Step 7: Updates and Maintenance

Keeping your self-hosted apps updated is crucial for security.

Watchtower (Automatic Docker Updates)

# ~/apps/watchtower/docker-compose.yml
services:
  watchtower:
    image: containrrr/watchtower
    container_name: watchtower
    restart: unless-stopped
    volumes:
      - /var/run/docker.sock:/var/run/docker.sock
    environment:
      - WATCHTOWER_CLEANUP=true
      - WATCHTOWER_SCHEDULE=0 0 4 * * *  # 4 AM daily
      - WATCHTOWER_NOTIFICATIONS=shoutrrr

Careful: Some people prefer manual updates for critical services like password managers. You can exclude containers from Watchtower with labels.

System Updates

# Weekly system update (add to cron)
sudo apt update && sudo apt upgrade -y

The Easier Path: Use a Platform

If Docker Compose and Traefik feel overwhelming, consider using a self-hosting platform that handles the complexity for you:

  • Coolify — Open-source Heroku/Vercel alternative. Beautiful UI, one-click deployments.
  • CapRover — Slightly more DIY but very capable.
  • Dokku — Heroku-style CLI experience on your own server.

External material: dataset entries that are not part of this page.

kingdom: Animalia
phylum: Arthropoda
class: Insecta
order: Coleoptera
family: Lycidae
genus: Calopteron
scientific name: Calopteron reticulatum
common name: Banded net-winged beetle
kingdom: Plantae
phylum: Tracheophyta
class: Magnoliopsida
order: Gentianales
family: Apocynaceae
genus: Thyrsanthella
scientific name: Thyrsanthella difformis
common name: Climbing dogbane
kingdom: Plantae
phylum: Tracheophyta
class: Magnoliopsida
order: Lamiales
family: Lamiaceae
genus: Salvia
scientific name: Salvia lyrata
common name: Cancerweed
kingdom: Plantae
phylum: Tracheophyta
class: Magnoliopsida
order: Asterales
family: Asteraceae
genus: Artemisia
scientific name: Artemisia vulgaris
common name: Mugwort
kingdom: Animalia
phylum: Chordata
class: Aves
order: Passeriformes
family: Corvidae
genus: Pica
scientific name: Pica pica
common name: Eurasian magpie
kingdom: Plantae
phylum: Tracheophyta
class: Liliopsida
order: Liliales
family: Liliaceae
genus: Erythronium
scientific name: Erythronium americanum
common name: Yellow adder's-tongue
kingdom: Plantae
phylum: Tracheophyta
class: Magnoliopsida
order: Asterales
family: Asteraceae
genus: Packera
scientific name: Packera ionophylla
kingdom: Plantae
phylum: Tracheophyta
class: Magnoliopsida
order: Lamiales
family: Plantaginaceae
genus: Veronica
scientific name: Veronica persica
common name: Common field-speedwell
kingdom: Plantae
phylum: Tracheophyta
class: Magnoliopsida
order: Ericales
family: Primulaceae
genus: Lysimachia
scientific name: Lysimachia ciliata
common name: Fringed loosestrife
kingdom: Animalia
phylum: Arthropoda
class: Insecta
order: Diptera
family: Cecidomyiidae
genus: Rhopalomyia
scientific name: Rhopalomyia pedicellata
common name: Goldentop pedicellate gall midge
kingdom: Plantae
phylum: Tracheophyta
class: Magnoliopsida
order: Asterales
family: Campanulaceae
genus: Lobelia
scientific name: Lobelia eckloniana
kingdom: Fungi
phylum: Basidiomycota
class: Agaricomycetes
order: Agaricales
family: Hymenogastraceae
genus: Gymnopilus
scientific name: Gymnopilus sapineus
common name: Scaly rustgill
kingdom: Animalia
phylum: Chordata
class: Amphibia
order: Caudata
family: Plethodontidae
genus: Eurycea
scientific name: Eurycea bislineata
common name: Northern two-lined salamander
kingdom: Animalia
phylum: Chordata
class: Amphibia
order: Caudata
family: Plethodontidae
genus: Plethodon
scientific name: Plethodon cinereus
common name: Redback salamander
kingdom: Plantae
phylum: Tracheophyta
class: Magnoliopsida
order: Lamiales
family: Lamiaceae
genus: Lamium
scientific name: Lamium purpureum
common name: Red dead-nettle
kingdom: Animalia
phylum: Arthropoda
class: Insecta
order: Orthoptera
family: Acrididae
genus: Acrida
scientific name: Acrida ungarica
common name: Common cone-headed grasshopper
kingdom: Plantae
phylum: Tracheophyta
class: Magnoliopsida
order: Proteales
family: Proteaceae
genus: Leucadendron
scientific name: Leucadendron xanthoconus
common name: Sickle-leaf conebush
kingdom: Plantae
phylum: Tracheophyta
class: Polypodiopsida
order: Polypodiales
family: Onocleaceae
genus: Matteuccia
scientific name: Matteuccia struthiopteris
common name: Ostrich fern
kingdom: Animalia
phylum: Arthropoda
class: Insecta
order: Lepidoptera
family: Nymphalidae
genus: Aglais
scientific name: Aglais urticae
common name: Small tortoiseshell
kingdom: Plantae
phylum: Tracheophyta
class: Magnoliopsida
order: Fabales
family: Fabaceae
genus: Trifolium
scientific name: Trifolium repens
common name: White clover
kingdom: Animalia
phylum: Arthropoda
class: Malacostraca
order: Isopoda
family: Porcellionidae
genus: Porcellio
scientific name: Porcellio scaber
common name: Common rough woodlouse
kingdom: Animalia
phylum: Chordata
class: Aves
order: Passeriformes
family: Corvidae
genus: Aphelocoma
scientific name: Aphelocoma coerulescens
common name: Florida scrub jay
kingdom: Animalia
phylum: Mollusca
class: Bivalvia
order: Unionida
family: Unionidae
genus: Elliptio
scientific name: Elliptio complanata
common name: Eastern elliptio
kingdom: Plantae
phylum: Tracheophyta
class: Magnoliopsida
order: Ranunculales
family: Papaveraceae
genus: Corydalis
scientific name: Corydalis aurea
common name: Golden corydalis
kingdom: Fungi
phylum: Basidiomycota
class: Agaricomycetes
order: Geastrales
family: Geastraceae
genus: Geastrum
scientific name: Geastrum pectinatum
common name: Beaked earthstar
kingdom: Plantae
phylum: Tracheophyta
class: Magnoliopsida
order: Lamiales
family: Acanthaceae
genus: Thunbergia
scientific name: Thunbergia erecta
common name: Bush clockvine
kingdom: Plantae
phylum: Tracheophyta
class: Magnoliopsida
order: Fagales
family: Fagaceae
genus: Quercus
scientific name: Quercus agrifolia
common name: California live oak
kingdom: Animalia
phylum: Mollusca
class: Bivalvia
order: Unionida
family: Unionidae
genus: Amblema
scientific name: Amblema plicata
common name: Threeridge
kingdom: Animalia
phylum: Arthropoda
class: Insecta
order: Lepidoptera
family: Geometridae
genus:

These platforms handle reverse proxying, SSL, deployments, and more — all through a web interface. Check out our Coolify vs CapRover vs Dokku comparison for a detailed breakdown.

Common Pitfalls to Avoid

  1. Don’t expose admin panels to the internet without authentication. Use Traefik’s basic auth middleware or a tool like Authelia.
  2. Don’t forget DNS propagation takes time (up to 48 hours, usually minutes).
  3. Don’t run everything as root. Use a dedicated user for Docker.
  4. Don’t skip firewall setup. Open only the ports you need.
  5. Don’t ignore resource limits. Monitor your VPS with htop and set up alerts with Uptime Kuma.

What’s Next?

You’ve got the foundation. From here, you can:

  • Add more apps to your stack (check our 5 Apps You Should Self-Host Right Now article)
  • Set up monitoring and alerting
  • Configure automated backups to offsite storage
  • Add SSO with Authelia or Authentik
  • Set up a VPN with WireGuard for secure remote access

Self-hosting is a journey, not a destination. Start small, learn as you go, and enjoy the freedom of running your own infrastructure.